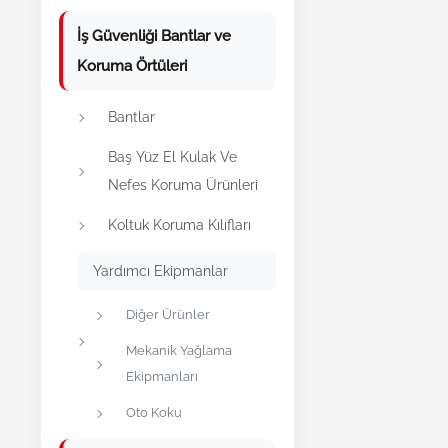
İş Güvenliği Bantlar ve
Koruma Örtüleri
Bantlar
Baş Yüz El Kulak Ve
Nefes Koruma Ürünleri
Koltuk Koruma Kılıfları
Yardımcı Ekipmanlar
Diğer Ürünler
Mekanik Yağlama
Ekipmanları
Oto Koku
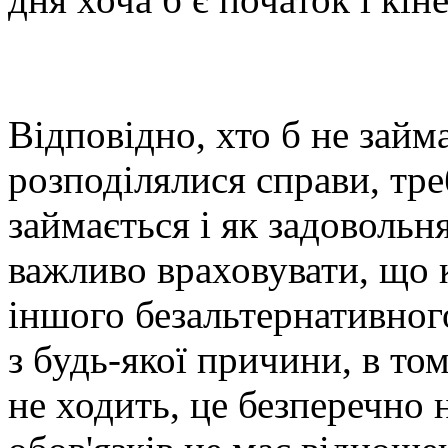
Відповідно, хто б не займ
розподілялися справи, тре
займається і як задовольн
важливо враховувати, що 
іншого безальтернативног
з будь-якої причини, в то
не ходить, це безперечно 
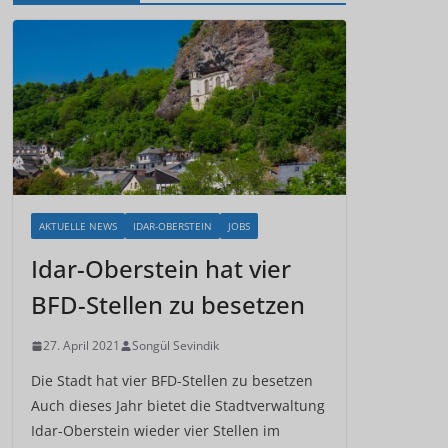
AKTUELLE NEWS
IDAR-OBERSTEIN
JOBS
Idar-Oberstein hat vier
BFD-Stellen zu besetzen
27. April 2021
Songül Sevindik
Die Stadt hat vier BFD-Stellen zu besetzen
Auch dieses Jahr bietet die Stadtverwaltung
Idar-Oberstein wieder vier Stellen im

● ● ● ●

[Written task] Copy the text read from each of the entries above, keeping every line in its original order, and leave out the pictures.

[Exercise answer]
İş Güvenliği Bantlar ve
Koruma Örtüleri
Bantlar
Baş Yüz El Kulak Ve
Nefes Koruma Ürünleri
Koltuk Koruma Kılıfları
Yardımcı Ekipmanlar
Diğer Ürünler
Mekanik Yağlama
Ekipmanları
Oto Koku
Відповідно, хто б не займ
розподілялися справи, тре
займається і як задовольн
важливо враховувати, що 
іншого безальтернативног
з будь-якої причини, в то
не ходить, це безперечно 
AKTUELLE NEWS
IDAR-OBERSTEIN
JOBS
Idar-Oberstein hat vier
BFD-Stellen zu besetzen
27. April 2021
Songül Sevindik
Die Stadt hat vier BFD-Stellen zu besetzen
Auch dieses Jahr bietet die Stadtverwaltung
Idar-Oberstein wieder vier Stellen im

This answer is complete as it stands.